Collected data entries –
-*-

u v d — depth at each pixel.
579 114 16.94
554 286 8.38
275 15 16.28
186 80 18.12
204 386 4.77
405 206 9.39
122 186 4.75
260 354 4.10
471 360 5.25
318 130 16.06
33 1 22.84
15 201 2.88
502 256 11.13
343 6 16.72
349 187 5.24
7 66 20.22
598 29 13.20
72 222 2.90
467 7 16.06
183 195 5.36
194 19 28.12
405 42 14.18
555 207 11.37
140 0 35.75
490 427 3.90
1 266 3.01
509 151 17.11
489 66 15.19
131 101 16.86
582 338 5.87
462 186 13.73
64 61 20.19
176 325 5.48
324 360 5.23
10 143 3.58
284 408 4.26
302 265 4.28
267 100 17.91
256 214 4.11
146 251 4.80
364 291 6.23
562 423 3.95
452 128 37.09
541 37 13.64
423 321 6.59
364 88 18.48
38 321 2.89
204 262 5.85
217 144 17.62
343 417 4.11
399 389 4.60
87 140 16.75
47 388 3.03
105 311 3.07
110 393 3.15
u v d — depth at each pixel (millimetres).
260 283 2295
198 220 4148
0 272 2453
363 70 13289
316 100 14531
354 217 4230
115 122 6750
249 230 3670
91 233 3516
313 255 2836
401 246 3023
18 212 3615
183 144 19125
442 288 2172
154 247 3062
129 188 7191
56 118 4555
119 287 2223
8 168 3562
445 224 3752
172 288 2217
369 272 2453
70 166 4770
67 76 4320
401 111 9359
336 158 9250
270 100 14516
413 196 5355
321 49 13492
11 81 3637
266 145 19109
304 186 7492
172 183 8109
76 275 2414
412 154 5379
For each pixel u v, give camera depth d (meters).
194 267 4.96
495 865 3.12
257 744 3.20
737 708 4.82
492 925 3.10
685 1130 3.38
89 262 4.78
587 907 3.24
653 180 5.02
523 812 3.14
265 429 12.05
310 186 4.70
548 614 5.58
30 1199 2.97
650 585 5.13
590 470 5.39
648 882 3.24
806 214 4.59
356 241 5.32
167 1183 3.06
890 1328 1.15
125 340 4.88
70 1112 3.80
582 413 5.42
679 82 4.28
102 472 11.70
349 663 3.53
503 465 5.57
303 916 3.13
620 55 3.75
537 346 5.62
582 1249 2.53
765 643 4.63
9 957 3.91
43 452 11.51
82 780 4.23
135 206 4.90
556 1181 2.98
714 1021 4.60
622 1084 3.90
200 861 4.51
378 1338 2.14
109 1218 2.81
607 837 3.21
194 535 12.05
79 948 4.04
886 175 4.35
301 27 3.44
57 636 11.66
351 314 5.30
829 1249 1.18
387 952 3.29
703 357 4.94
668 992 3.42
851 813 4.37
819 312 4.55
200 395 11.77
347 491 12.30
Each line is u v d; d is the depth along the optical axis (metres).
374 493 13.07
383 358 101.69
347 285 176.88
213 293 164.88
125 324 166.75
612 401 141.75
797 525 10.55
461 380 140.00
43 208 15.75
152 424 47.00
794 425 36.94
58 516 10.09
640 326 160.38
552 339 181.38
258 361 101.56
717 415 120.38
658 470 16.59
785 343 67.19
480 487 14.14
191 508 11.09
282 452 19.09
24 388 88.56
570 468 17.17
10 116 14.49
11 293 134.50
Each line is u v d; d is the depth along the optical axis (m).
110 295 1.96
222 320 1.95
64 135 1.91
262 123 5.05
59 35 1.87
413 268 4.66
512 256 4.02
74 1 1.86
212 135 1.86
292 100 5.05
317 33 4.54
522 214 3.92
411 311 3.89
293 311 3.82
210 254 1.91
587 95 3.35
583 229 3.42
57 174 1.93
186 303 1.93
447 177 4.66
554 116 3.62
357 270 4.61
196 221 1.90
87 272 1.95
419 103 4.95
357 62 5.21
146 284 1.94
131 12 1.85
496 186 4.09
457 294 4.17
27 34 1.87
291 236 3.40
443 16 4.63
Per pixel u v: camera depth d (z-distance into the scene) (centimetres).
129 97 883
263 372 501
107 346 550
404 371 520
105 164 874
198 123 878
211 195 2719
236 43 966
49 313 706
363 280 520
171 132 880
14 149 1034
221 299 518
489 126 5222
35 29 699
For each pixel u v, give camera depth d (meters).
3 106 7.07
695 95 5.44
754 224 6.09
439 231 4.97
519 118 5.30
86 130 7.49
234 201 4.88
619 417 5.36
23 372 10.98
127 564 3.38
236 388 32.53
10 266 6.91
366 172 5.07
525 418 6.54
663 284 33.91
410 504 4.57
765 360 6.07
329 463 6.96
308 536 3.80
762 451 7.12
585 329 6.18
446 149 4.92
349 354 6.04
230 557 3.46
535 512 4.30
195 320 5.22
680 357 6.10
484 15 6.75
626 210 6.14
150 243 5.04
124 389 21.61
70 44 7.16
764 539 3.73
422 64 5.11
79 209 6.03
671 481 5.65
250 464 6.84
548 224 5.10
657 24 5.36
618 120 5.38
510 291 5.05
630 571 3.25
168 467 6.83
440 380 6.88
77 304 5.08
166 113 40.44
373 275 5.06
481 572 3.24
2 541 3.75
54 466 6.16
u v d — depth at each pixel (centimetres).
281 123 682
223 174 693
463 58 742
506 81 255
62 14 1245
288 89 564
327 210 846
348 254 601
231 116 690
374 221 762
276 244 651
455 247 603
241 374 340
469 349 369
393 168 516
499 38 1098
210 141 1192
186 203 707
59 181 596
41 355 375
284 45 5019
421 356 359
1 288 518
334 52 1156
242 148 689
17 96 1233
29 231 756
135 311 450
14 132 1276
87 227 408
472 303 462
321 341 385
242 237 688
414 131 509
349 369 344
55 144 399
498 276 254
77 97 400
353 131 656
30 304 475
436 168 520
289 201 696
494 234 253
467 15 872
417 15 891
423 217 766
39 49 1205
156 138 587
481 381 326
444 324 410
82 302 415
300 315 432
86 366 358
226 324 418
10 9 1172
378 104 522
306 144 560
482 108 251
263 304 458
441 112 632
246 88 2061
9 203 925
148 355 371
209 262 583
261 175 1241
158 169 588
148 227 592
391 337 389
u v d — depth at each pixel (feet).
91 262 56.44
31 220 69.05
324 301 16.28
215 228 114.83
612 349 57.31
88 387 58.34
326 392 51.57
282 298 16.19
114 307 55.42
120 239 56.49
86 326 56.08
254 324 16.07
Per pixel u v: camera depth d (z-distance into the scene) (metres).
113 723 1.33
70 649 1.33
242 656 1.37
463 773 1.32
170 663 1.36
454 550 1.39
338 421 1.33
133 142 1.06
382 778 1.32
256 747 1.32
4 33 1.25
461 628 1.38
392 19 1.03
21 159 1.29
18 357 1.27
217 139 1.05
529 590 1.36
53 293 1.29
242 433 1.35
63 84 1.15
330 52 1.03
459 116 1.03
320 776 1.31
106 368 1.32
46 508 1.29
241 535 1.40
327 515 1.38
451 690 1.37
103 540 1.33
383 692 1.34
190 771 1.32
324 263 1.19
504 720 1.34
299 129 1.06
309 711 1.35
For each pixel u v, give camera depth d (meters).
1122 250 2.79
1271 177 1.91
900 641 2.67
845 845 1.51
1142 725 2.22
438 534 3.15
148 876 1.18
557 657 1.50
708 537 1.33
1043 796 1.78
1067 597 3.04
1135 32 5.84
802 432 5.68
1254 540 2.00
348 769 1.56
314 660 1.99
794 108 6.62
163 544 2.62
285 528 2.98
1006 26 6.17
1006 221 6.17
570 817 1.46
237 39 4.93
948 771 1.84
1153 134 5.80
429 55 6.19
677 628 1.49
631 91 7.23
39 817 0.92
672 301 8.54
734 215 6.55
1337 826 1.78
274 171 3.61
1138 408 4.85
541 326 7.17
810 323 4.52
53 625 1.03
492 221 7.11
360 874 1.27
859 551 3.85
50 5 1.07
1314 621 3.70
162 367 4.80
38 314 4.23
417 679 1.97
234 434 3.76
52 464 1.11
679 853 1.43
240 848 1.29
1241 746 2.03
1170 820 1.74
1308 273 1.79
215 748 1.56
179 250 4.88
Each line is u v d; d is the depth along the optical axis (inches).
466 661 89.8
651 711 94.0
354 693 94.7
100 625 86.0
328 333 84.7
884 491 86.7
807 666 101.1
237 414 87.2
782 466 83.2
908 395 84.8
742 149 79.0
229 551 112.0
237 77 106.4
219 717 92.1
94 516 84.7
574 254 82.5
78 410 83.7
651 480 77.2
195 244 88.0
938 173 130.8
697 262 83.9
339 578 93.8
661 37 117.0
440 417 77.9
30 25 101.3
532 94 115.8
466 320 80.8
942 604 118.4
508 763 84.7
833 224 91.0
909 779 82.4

-*-

Your goal – In your reply, restate exactly the lines from the start of the records above through the line holding "176 325 5.48", including both, and nothing else.

Response to this task –
u v d — depth at each pixel.
579 114 16.94
554 286 8.38
275 15 16.28
186 80 18.12
204 386 4.77
405 206 9.39
122 186 4.75
260 354 4.10
471 360 5.25
318 130 16.06
33 1 22.84
15 201 2.88
502 256 11.13
343 6 16.72
349 187 5.24
7 66 20.22
598 29 13.20
72 222 2.90
467 7 16.06
183 195 5.36
194 19 28.12
405 42 14.18
555 207 11.37
140 0 35.75
490 427 3.90
1 266 3.01
509 151 17.11
489 66 15.19
131 101 16.86
582 338 5.87
462 186 13.73
64 61 20.19
176 325 5.48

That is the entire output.